____ TEXT EXCERPT

Exhibit 99.3
MICT Year-End 2018 Earnings Call
Monday April 1, 2019
9:00 a.m. ET
Operator:
Thank you. Good morning and thank you for calling in to review MICT’s 2018 year-end results. Management will provide an overview of the results.
Importantly, there is a slide presentation which management will use during their overview. This presentation can be found on the Investor Relations section of the company’s website, www.mict-inc.com, under Events and Presentations. You may also access a pdf copy of the presentation by clicking the link in the company’s press release regarding these financial results issued this morning and then clicking a second link labeled “Year-End 2018 Results.” Callers accessing the pdf copy of the presentation will need to manually scroll through the slides as management goes through the presentation.

________
____ PROVIDED MATERIAL

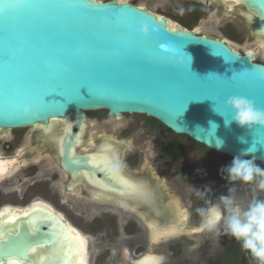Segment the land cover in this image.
<instances>
[{"label":"water","instance_id":"1","mask_svg":"<svg viewBox=\"0 0 264 264\" xmlns=\"http://www.w3.org/2000/svg\"><path fill=\"white\" fill-rule=\"evenodd\" d=\"M206 1L245 4L254 14L250 20L256 33L264 35V0ZM145 26L149 35L143 34ZM231 96H245L264 109V65L226 40L182 26L173 29L167 17L127 0H0L4 131L48 128L70 116L80 124L87 111L107 110L117 119L123 114L152 117L174 134L234 158L254 139L264 144V128L248 133L235 123L226 127L224 119L233 116L226 107ZM25 108L31 115L24 114ZM75 136L70 135L63 152V167L74 174L87 167V159L71 156ZM252 155L264 167V145H256ZM146 191L132 197L154 206L155 192ZM7 211L21 219L0 226L4 234L19 233L0 243L5 264H35L31 246L39 250L37 264L74 262L76 256L64 261L62 253L55 255L62 241L73 248L77 244L60 235L70 228L60 216L46 209L45 215L27 211L28 217L25 211ZM156 212L162 214L157 207Z\"/></svg>","mask_w":264,"mask_h":264},{"label":"flooded vegetation","instance_id":"2","mask_svg":"<svg viewBox=\"0 0 264 264\" xmlns=\"http://www.w3.org/2000/svg\"><path fill=\"white\" fill-rule=\"evenodd\" d=\"M211 2L223 4L228 16L237 17L240 21L247 23L251 40L255 39L253 41L259 44L256 50L247 52L252 53L254 62L264 65L262 59L264 35L256 33L252 25L250 17H254V14L249 12L246 5L241 2L208 1V3ZM206 35L216 38L209 34ZM237 51L241 54L247 53L241 50ZM131 116L144 118L152 127L159 125L160 128L162 126L166 129L165 126L152 117L140 114H123L120 119H117L115 116L111 117L107 110L87 111L85 119L80 124L76 122L74 116H70L66 120L50 122L48 128L37 125L7 131L0 129V213L7 212L8 209L16 211L34 210V213L45 215L42 210H51L55 214L51 212L52 216H60L64 222L69 224V229H74L75 233L83 238L86 248L83 246L82 260L86 264H89V258L96 250L93 249L94 247L90 242L91 236L80 230L62 209L81 210L87 216H93L97 211L117 212L119 210L118 214H115V212L112 215L115 220L114 225H117V220H119L126 227L132 224L138 225L140 223L139 217L140 221L146 224L153 245L165 238L168 240L201 234L204 230L197 232L195 229L197 226L189 227L186 224L185 215L187 217L188 212L184 211L181 202L170 194L165 181L161 177L152 174L148 170V165L143 166L139 172L134 169V150L139 148H134L131 139L114 136L126 125L122 119ZM29 130L31 131L30 138L16 137V134ZM72 134L76 136L73 139L71 156L87 159V167L80 169L76 174L66 171L63 167V152L66 144H69L70 135ZM171 140L172 138L164 144L163 151ZM22 141H24V145ZM107 149H113V152ZM73 152L75 155H73ZM97 154L111 158L108 167L103 171L100 168L93 167L89 160V157ZM184 156L175 160L167 157L164 152L162 153V159L169 162H180ZM141 157L144 158V154ZM115 162L122 165L119 174H115L110 170ZM260 165L263 167L262 164ZM194 174V169L187 168L183 170V178L186 182L194 177ZM110 176L123 177L129 181L130 185L142 184L146 189L153 190L156 195L154 198L156 200L155 207L142 198L132 197L133 194H138L133 187H126L119 179L111 180L108 178ZM243 188L248 190L247 186H241L240 192L249 195L242 190ZM177 189L179 188L177 187ZM156 207L161 210V215L157 214ZM99 219L100 217L97 216L93 219L94 230L100 228ZM198 227L201 228V223ZM156 233L169 234L154 239ZM210 235L213 237L214 233L211 232ZM117 241L113 239V243ZM191 241L195 242L196 240L191 239ZM129 243L132 247L133 243ZM65 246H69V244L65 242ZM75 247H77V244ZM230 249H237L238 257L244 254V250L240 246H232L227 249L226 254L228 257H230ZM108 251L111 253V249ZM124 252H119V256L123 259L127 254L125 252L124 255ZM38 253L39 250H36L35 256ZM45 253L50 254L51 250L48 248ZM84 256H87V258ZM79 259L75 257L72 264H79ZM240 261L239 264H241ZM124 262L125 264H141V262L143 264H161L162 259L159 255L145 253L131 260L127 258ZM251 262L256 264L254 261Z\"/></svg>","mask_w":264,"mask_h":264},{"label":"rangeland","instance_id":"3","mask_svg":"<svg viewBox=\"0 0 264 264\" xmlns=\"http://www.w3.org/2000/svg\"><path fill=\"white\" fill-rule=\"evenodd\" d=\"M127 1L167 17L175 27L182 26L226 40L233 48L242 52L258 48L259 44L253 41L255 39L251 40L250 38L251 33L247 23L240 21L237 17L228 16V12L221 3H208L206 0ZM196 5L200 6V11L193 15L191 12ZM187 23L190 24L189 27H187ZM262 59L264 60V49ZM122 120L126 125L114 136L131 139L134 148H139L134 150V169L139 172L143 166L148 165V170L152 174L161 177L170 194L175 196L181 202L184 211L188 212L185 219L186 224L189 227L197 226L195 229L200 232L202 228L198 226L201 223V218L196 209L204 206L205 199L197 195V190L211 186L212 191L207 194V198L212 200L226 193L229 184L222 178L220 169L229 165L232 159L221 154H209L202 145L197 144L201 152L188 144L185 156L180 162L163 160V146L174 136L172 133L162 126L160 128L159 125L150 126L142 117L131 116ZM16 137L28 139L31 137V131L16 134ZM181 137L183 138V136ZM22 144L24 145V141ZM142 153L144 158L141 157ZM187 168L195 170L194 177L188 179V182L183 178V170ZM261 195L264 196V194ZM62 211L80 230L91 236L90 242L93 249L96 250L89 258V264H125V259L131 260L145 253L161 256V264H231V259L226 254L227 249L232 246H240L229 235L214 233L212 237L211 232L206 230L191 237L161 239L153 245L151 234L139 217L138 225L132 224L126 227L119 220H117L118 224L114 225L115 220L112 215L116 211H97L93 216H87L81 210L62 209ZM118 212L120 211L118 210L115 214ZM95 216L100 217L99 226L101 229L94 230L95 224L92 222ZM198 229L201 230L198 231ZM113 239L118 241L113 243ZM191 239L196 241H191ZM129 242L133 243L132 247ZM110 249L111 253L108 251ZM120 251L127 252V254L124 252L127 258L126 256L124 259L120 257ZM236 258L241 259V264H252L244 254H241L240 257L236 255L234 260Z\"/></svg>","mask_w":264,"mask_h":264},{"label":"clouds","instance_id":"4","mask_svg":"<svg viewBox=\"0 0 264 264\" xmlns=\"http://www.w3.org/2000/svg\"><path fill=\"white\" fill-rule=\"evenodd\" d=\"M143 34L149 35L148 26L143 28ZM226 107L233 112L231 120L224 119L226 127L235 123L248 133L255 128H264V109L247 97L231 96L226 101ZM24 114L31 115L30 109L25 108ZM212 125L215 129L218 127ZM240 141L246 143L244 137H240ZM222 146L223 141L217 140V147ZM255 151L254 147L243 150L229 165L220 169L222 178L229 184L226 193L212 200L207 198L212 191L211 186L197 190V195L205 199V204L196 211L201 218L202 230L231 236L256 264H264V196L261 195L264 194V167L252 155ZM110 170L119 174L122 165L115 162ZM241 186H247L250 194H242L239 190Z\"/></svg>","mask_w":264,"mask_h":264},{"label":"snow or ice","instance_id":"5","mask_svg":"<svg viewBox=\"0 0 264 264\" xmlns=\"http://www.w3.org/2000/svg\"><path fill=\"white\" fill-rule=\"evenodd\" d=\"M256 145H264L259 143L258 141H256L254 139V143L253 146L256 149ZM61 151H63V149H61ZM73 155H75V153L73 152ZM110 157L102 155V154H97V155H93L91 157H89V160L91 161L93 167L96 168H100L101 171L105 170L109 163H110ZM85 175L87 173H84ZM111 180H116L119 179L121 181L122 184H124L126 187L127 186H131L133 187V189L135 191H137L138 193H140L141 195H146L147 191L144 185L140 184V185H130L129 181L123 177H118V176H110L108 177ZM24 217H28L30 215L29 212H25ZM186 218V215H185ZM21 219V217L19 215H17L16 213L13 212H3L0 213V226H2L5 223H15V221ZM31 223V222H29ZM201 229H198V231ZM15 232V234H19L18 233V229L17 230H12L9 231L7 234H4L3 232H0V243H3L4 241L7 240L8 236L13 235ZM169 233H156L154 236V239H159L161 238V236L163 235H168ZM61 236H66L69 240L75 241L77 243V247L73 248L72 246H65L63 244V241L61 242L60 245H57L56 251H55V255L59 256L63 255V259L64 261L70 260L73 256H76L79 259V264H83V260H82V252H83V246H84V241L83 238L80 237V235L78 233H75L74 229H63L60 233ZM30 250L32 253L36 252V247L35 246H31ZM0 264H5V261L3 259H0ZM9 264H19L18 261L16 260H11L9 261ZM141 264H143V262H141Z\"/></svg>","mask_w":264,"mask_h":264},{"label":"trees","instance_id":"6","mask_svg":"<svg viewBox=\"0 0 264 264\" xmlns=\"http://www.w3.org/2000/svg\"><path fill=\"white\" fill-rule=\"evenodd\" d=\"M200 11V6L199 5H196L193 10H192V14L195 15V13H198ZM187 27L190 26V24H186ZM167 129V128H166ZM170 133H173L171 132L169 129H167ZM174 135V133H173ZM190 144V146L192 148H196L198 151H201L199 149V147L197 146L198 143L194 142L193 140H191L190 138L184 136L183 138L181 136H178V135H174L172 137V140L164 147V154L169 157V158H172V159H180L184 156V154L186 153V148H187V145ZM200 145V144H199ZM203 146V145H202ZM205 147V146H204ZM207 150V152L209 154H213L214 152L211 151L210 149H208L207 147H205ZM202 152V151H201ZM203 153H205L203 151ZM230 259H231V263L232 264H239V261L241 259L239 258H236V255L238 257V252H237V249L236 250H233V249H230ZM244 253V256L248 259V260H251V261H254L256 262L250 254L246 253L245 251L243 252Z\"/></svg>","mask_w":264,"mask_h":264},{"label":"bare ground","instance_id":"7","mask_svg":"<svg viewBox=\"0 0 264 264\" xmlns=\"http://www.w3.org/2000/svg\"><path fill=\"white\" fill-rule=\"evenodd\" d=\"M170 24H171V26L170 27H172L173 29L175 28V25H174V23H172V22H170ZM244 191V190H243ZM247 194H250V193H248L247 192ZM8 212V211H7ZM25 212H27V211H25ZM165 237V236H164ZM88 244V243H87ZM85 246V248H86V244L84 245ZM33 257H34V259H35V264H37L38 262H37V257H39V253L38 254H36V256H35V254L33 253ZM84 257H86L87 258V256H84ZM149 258V257H148ZM84 259V258H83ZM83 263H85L86 264V262H83Z\"/></svg>","mask_w":264,"mask_h":264}]
</instances>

________

Carry on with the MICT earnings call transcript, picking up after its last sentence. The listing has no connection to the MICT earnings call transcript.

I will now take a brief moment to read the Safe Harbor statement. During the course of this call, management will make express and implied forward-looking statements within the Private Securities Litigation Reform Act of 1995 and other U.S. federal securities laws. These forward-looking statements include, but are not limited to those statements regarding future product offerings by Micronet Ltd., or Micronet, the potential for more partnership agreements by Micronet with respect to its LTE products, the proposed timing for the closing of the transaction with BNN Technology PLC, or BNN, Paragonex Ltd. and other third parties, and the belief that such transaction will create substantial value for MICT shareholders while also benefiting the merger partners, and that we see demand continuing to grow for Micronet’s products as the Electronic Logging Device, or ELD, mandate nears.
Such forward-looking statements and their implications involve known and unknown risks, uncertainties and other factors that may cause actual results or performance to differ materially from those projected. The forward-looking statements contained in this presentation are subject to other risks and uncertainties including those discussed in the risk factor section and elsewhere in the company’s annual report on Form 10-K for the year ended December 31, 2017 filed with the Securities and Exchange Commission and in the company’s annual report on Form 10-K for the year ended December 31, 2018 to be filed with the Securities and Exchange Commission.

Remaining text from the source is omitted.